July 20, 2010 – As part of the National Disability Prevention and Rehabilitation Week, the NCDA in partnership with the Department of Transportation and Communications held a Web Accessibility Forum which invited web designers and key government stakeholders. Highlight of the activity is the announcement of Joint NCDA-National Council on Disability Affairs Memo Circular No. 1 Series of 2010, enjoining all government instrumentalities concerned, to implement accessible website design using the technical guidelines recommended by the Web Design Accessibility Recommendation (WDAR) Checkpoints of the PWAG.

==Manila Accessible ICT Design Recommendations==
  - Facts
These are not inventions but rather an implementation based on recommendations.

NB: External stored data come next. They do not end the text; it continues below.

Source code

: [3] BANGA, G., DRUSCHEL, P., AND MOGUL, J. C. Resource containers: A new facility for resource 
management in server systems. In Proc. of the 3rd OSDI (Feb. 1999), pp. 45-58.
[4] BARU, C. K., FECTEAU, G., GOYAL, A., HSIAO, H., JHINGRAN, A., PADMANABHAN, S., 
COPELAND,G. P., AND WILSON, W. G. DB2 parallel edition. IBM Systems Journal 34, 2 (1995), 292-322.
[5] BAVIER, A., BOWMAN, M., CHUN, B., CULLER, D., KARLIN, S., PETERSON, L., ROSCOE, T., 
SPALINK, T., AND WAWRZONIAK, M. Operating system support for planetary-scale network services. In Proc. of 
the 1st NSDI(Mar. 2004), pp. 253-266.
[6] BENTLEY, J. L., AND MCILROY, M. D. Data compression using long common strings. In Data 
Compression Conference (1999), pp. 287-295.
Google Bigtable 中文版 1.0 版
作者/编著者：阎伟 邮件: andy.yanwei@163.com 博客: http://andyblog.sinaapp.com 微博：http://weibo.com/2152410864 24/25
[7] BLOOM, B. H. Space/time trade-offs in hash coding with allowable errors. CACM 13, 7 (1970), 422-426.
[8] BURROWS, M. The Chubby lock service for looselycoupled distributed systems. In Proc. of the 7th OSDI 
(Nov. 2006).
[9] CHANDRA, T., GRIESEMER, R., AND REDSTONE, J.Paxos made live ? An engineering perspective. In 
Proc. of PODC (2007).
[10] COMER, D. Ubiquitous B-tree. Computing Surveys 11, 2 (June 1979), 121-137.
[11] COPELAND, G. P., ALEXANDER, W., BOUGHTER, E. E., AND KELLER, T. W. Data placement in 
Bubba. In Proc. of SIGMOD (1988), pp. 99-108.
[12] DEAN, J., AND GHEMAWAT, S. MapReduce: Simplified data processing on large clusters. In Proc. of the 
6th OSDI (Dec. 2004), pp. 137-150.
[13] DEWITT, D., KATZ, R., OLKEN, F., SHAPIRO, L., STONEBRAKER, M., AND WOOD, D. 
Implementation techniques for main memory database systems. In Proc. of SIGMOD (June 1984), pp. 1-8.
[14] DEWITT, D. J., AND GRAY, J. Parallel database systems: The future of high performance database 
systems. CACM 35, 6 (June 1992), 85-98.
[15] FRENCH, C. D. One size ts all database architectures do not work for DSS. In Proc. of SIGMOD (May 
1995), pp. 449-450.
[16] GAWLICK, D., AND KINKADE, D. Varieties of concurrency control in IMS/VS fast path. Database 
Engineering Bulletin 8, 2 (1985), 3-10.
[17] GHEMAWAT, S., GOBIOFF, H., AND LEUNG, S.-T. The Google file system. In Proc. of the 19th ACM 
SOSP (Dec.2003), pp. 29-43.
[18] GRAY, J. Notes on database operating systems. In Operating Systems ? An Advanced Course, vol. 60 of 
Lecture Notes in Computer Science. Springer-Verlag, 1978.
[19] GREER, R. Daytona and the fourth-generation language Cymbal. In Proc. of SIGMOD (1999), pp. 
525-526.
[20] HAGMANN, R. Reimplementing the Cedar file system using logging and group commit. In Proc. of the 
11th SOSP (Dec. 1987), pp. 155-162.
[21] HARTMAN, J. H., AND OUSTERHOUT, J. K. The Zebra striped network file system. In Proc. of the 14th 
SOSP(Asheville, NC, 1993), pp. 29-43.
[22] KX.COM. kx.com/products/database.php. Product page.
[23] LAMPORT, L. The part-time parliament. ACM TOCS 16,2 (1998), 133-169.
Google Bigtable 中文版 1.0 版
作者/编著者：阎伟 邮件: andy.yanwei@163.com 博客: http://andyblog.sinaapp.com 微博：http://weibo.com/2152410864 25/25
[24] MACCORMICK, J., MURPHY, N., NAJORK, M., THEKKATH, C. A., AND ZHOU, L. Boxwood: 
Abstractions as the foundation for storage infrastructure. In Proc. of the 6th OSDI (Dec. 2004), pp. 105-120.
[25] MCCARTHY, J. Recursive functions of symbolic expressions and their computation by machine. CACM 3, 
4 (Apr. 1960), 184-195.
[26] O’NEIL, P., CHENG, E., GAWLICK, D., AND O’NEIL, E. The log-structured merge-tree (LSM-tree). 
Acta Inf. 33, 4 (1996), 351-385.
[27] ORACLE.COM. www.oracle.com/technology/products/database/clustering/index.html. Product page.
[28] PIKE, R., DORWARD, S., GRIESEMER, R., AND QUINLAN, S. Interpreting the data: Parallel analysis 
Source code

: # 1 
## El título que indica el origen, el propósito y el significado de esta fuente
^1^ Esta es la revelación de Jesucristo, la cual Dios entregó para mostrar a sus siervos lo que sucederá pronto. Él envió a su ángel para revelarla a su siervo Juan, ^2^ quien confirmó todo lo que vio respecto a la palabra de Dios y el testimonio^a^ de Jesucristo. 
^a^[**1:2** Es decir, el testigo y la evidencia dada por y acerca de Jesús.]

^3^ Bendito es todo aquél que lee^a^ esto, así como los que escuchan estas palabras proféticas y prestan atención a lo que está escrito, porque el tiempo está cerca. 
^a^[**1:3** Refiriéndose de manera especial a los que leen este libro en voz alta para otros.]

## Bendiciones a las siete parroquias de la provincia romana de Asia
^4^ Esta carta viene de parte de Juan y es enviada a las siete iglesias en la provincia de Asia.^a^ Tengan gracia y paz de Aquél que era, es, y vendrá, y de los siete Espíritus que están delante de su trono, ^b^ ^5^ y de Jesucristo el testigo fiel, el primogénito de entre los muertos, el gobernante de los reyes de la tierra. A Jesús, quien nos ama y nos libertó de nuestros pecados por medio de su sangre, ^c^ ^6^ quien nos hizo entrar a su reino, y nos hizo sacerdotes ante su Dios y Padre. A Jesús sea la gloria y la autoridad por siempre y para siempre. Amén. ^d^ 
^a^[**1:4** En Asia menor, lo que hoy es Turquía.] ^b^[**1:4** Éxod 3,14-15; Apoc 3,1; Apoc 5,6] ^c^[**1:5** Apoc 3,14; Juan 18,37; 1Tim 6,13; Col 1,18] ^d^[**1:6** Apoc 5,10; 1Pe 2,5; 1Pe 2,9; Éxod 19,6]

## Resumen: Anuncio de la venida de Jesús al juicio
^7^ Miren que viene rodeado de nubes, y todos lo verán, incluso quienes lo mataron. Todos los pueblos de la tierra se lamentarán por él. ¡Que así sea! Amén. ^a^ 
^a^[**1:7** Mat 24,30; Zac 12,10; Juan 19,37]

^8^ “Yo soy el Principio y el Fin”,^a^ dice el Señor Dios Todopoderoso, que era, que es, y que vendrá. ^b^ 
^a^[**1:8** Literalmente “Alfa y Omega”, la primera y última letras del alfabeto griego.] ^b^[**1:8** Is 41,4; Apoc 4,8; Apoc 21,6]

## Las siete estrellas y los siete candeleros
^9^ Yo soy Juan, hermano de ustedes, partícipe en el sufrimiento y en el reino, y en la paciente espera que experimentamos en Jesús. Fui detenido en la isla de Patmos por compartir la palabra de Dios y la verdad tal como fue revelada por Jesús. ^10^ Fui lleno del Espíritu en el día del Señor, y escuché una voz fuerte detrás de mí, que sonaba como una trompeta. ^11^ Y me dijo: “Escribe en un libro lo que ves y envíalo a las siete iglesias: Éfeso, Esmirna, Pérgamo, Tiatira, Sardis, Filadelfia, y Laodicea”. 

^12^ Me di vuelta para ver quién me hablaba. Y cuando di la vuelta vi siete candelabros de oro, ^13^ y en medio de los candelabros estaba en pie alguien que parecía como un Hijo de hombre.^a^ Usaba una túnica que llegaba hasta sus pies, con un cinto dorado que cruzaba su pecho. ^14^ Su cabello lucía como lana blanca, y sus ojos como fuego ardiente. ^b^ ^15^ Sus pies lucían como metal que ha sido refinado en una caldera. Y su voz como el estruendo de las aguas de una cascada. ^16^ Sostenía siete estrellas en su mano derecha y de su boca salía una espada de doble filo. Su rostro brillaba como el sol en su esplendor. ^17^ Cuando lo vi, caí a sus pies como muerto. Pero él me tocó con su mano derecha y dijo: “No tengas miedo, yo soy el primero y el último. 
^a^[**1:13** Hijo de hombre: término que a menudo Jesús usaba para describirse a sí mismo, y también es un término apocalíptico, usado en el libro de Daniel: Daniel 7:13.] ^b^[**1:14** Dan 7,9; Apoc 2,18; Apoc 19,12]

Among the ICT design recommendations were:

1. Provide an Access Instruction page for visitors (explaining the accessibility features of the Website and providing an e-mail hyperlink for visitors to communicate problems with Webpage accessibility);

2. Provide support for text browsers and descriptive hyperlinks (links such as "this" and "click here" do not alone convey the nature of the target link);

3. Attach ALT (alternative) text to graphic images so that assistive computer technology such as screen readers can reach the content;

4. For each photograph contributing meaningful content to the page, provide a "D" hyperlink to a page providing descriptive text of the image;

5. Provide text transcriptions or descriptions for all audio and video clips;

6. Provide alternative mechanisms for online forms since forms are not supported by all browsers (such as e-mail or voice/TTY phone numbers);

7. Avoid access barriers, such as the posting of documents in Adobe PDF (Portable Document Format), non-linear format, frame format, or requiring visitors to download software to access the content. If posting in Adobe PDF, accessible HTML (Hypertext Markup Language), or ASCII text must also be posted by the Webmaster converting the document.

==Philippine Web Accessibility Group==

Philippine Web Accessibility Group Logo

Philippine Web Accessibility Group (PWAG) is a privately led association of Filipino web designers and advocates. It is supervised by the PWAG's main objectives are:

1. To educate and encourage the general public on the benefits of including accessibility on their websites by providing information and assistance through workshops, seminars, e-groups, and other forums;

2. To adopt the Manila Accessible ICT Design Recommendations and recommend the web accessibility guidelines and standards in the Philippine setting. These are not inventions but rather an implementation of a founding group.